=== WHAT TO WORK ON ===
Copy verbatim the lines of the material starting with the line containing "Rank the categories" and going on through the line containing "2041, 2042, 2043", both included.

[EXERCISE MATERIAL]

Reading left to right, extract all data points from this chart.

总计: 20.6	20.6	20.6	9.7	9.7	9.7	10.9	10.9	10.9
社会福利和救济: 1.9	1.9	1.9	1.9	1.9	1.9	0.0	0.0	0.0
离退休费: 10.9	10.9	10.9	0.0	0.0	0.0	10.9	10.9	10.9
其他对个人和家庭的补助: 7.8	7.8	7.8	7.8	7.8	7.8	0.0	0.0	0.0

[/EXERCISE MATERIAL]
[EXERCISE MATERIAL]

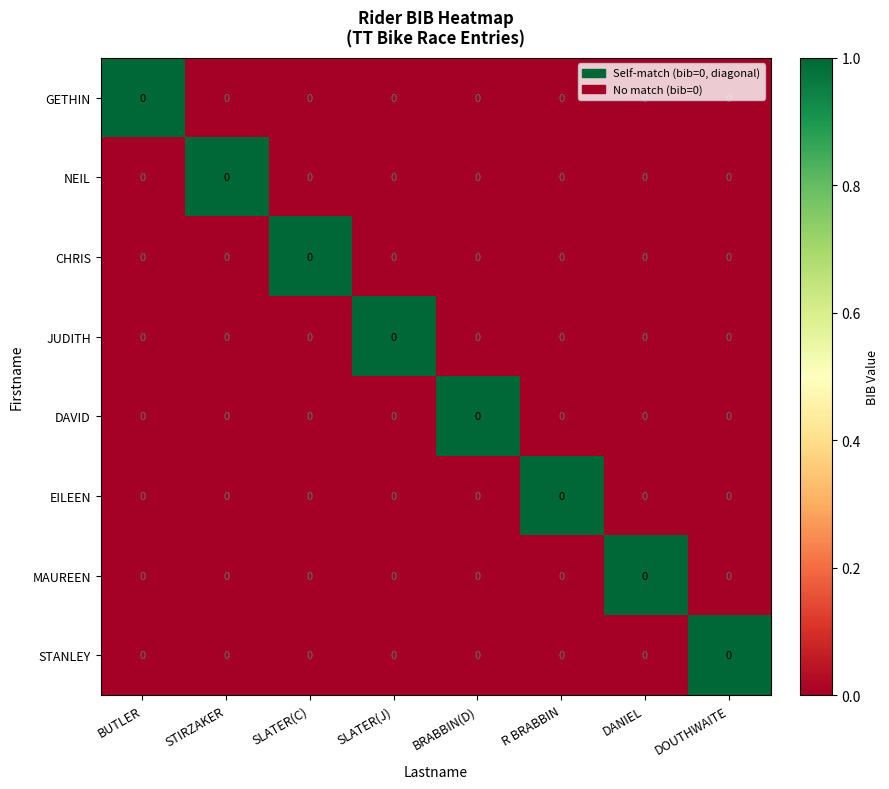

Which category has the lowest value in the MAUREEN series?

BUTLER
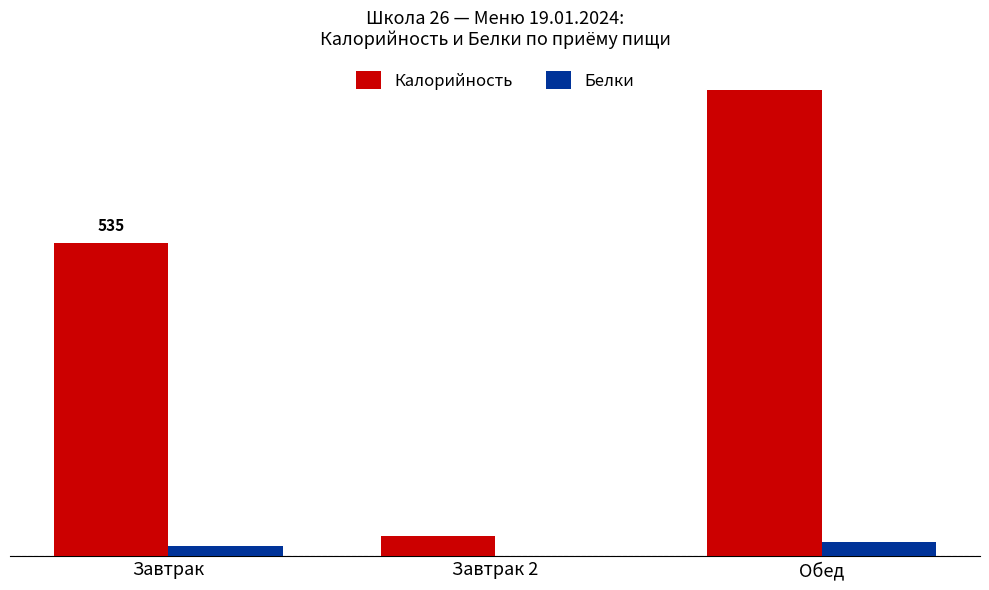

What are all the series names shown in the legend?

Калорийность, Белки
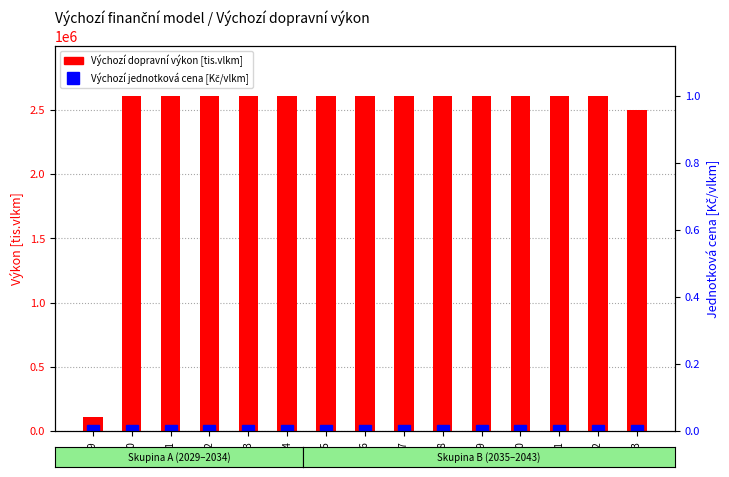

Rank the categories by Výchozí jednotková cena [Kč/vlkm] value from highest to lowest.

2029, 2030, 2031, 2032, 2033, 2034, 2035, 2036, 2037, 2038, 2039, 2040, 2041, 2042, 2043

[/EXERCISE MATERIAL]

=== PROBLEM SOLUTION ===
Rank the categories by Výchozí jednotková cena [Kč/vlkm] value from highest to lowest.

2029, 2030, 2031, 2032, 2033, 2034, 2035, 2036, 2037, 2038, 2039, 2040, 2041, 2042, 2043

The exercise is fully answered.